Saab meldet Konkurs an

Stockholm - Der Autobauer Saab beantragt in höchster Not eine Auszeit: Gläubigerschutz mit einem Zwangsverwalter von außen soll Zeit im Kampf gegen die drohende Pleite bringen. Experten äußern sich skeptisch.

Der angeschlagene Autobauer Saab hat Gläubigerschutz beantragt und will das bedrohlich näher rückende Aus mit einem Zwangsverwalter abwenden. Wie das schwedische Unternehmen am Mittwoch in Trollhättan nördlich von Göteborg mitteilte, sei ein entsprechender Antrag am Morgen beim zuständigen Gericht Vänersborg eingereicht worden. Saab steckt seit Monaten in großen Schwierigkeiten.

Das Gericht kündigte seine Entscheidung über den Antrag für Mittwochmittag an. Unter Gläubigerschutz - im Schwedischen “Unternehmenssanierung“ - wäre Saab vor möglichen Insolvenzanträgen geschützt und könnte versuchen, das Unternehmen mit dem Zwangsverwalter an der Spitze neu aufzustellen.

Saab hat im ersten Halbjahr 224 Millionen Euro Verluste eingefahren und, bedingt auch durch Produktionsausfälle, nur 13 000 Autos abgesetzt.

Saab teilte zu dem Antrag mit, angesichts der “begrenzten finanziellen Ressourcen“ sei eine “freiwillige Rekonstruktion“ die beste Lösung. Schon einmal hatte das schwedische Unternehmen als zum Verkauf stehende Tochter des US-Konzerns General Motors 2009 Gläubigerschutz beantragt und wurde von einem vom Gericht eingesetzten Zwangsverwalter geführt. 2010 übernahm der kleine niederländische Sportwagenhersteller Spyker Cars Saab.

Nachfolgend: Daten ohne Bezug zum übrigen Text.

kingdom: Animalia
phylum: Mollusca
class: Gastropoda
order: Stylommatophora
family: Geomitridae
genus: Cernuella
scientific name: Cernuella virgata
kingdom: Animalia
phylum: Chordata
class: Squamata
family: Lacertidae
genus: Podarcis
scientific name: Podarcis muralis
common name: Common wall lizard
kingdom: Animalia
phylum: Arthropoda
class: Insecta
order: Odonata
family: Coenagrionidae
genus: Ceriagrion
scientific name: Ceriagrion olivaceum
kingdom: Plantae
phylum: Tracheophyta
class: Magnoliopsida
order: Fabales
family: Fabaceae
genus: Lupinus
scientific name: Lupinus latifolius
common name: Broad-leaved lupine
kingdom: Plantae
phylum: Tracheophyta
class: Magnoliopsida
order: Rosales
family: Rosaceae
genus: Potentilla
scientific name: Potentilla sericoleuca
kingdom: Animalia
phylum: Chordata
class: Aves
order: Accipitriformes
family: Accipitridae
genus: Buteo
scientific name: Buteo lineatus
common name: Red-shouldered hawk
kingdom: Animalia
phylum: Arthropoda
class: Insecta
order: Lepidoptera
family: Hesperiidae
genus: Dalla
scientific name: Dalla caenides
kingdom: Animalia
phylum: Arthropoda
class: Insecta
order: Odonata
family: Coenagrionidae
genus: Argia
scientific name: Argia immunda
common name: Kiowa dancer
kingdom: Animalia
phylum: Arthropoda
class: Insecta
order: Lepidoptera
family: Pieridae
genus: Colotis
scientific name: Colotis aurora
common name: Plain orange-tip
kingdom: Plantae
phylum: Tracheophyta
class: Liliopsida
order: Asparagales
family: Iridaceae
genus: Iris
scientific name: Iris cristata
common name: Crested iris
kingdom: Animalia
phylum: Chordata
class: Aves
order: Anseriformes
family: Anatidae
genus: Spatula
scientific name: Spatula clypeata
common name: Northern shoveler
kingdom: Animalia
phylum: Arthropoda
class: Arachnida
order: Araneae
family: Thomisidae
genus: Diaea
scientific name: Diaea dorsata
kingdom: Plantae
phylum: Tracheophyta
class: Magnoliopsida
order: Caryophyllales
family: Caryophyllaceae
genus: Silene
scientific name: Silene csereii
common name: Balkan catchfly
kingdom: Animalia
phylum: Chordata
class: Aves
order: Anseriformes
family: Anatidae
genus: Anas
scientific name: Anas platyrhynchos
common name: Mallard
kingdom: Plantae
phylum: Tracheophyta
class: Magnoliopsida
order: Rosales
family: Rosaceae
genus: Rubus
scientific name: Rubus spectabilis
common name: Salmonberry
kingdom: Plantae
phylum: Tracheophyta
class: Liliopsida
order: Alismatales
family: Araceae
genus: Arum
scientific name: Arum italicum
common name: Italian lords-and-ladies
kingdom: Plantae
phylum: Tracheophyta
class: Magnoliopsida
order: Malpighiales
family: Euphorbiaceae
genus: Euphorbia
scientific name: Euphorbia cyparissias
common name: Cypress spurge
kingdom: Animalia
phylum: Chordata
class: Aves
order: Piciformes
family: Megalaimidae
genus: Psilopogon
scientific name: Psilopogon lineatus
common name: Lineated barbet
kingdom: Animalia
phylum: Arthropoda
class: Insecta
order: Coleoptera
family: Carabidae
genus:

Für den Eigner, der sich in Swedish Automobile umbenannt hat, sagte dessen Chef Victor Muller, die freiwillige Rekonstruktion werde Saab die nötige Zeit verschaffen, das Unternehmen zu stabilisieren und kurz- und langfristig nötige Mittel zu beschaffen. Er verwies auf Zusagen der chinesischen Auto-Unternehmen Pang Da und Youngman, die zusammen 250 Millionen Euro bereitstellen wollen.

Saab - Statement für Individualisten

Saab: Statement für Individualisten

Mit dem erneuten Antrag auf Gläubigerschutz kam Saab auch einem bevorstehenden Insolvenzantrag von Gewerkschaften zuvor, nachdem die vergangene Woche fälligen Löhne und Gehälter für August bisher nicht ausgezahlt werden konnten. Mit der Einsetzung eines Zwangsverwalters unter Gläubigerschutz tritt ein staatliches Garantiesystem für Löhne und Gehälter in Kraft.

Der Autoexperte Ferdinand Dudenhöffer sieht für das schwedische Traditionsunternehmen keine Zukunft mehr. “Saab hat keine Chance und wird nun abgewickelt“, sagte der Experte von der Uni Duisburg-Essen der dpa. Mit Blick auf den Saab-Antrag auf Gläubigerschutz sagte Dudenhöffer: “Das war nur eine Frage der Zeit.“ Es sei vielmehr “überraschend“, dass dies jetzt erst passiere. Saab spiele in einer Liga mit den großen Oberklasse-Herstellern BMW, Audi, Daimler oder auch Volvo. Diese hätten aber weitaus größere Stückzahlen.

In Deutschland ist Saab zuletzt vom Nischenmodell für Liebhaber in die Bedeutungslosigkeit abgerutscht. 2008, im Jahr vor der Insolvenz der damaligen Mutter General Motors (GM), waren nach Zahlen des Kraftfahrt-Bundesamtes noch 3797 Saab in Deutschland verkauft worden, der Marktanteil betrug 0,1 Prozent. In den ersten acht Monaten dieses Jahres verkauften die Händler in Deutschland nur noch 449 Fahrzeuge der früheren schwedischen Kultmarke (Januar bis August 2008: 2805) im August 2011 waren es gerade einmal 15 - nach 40 im August 2010.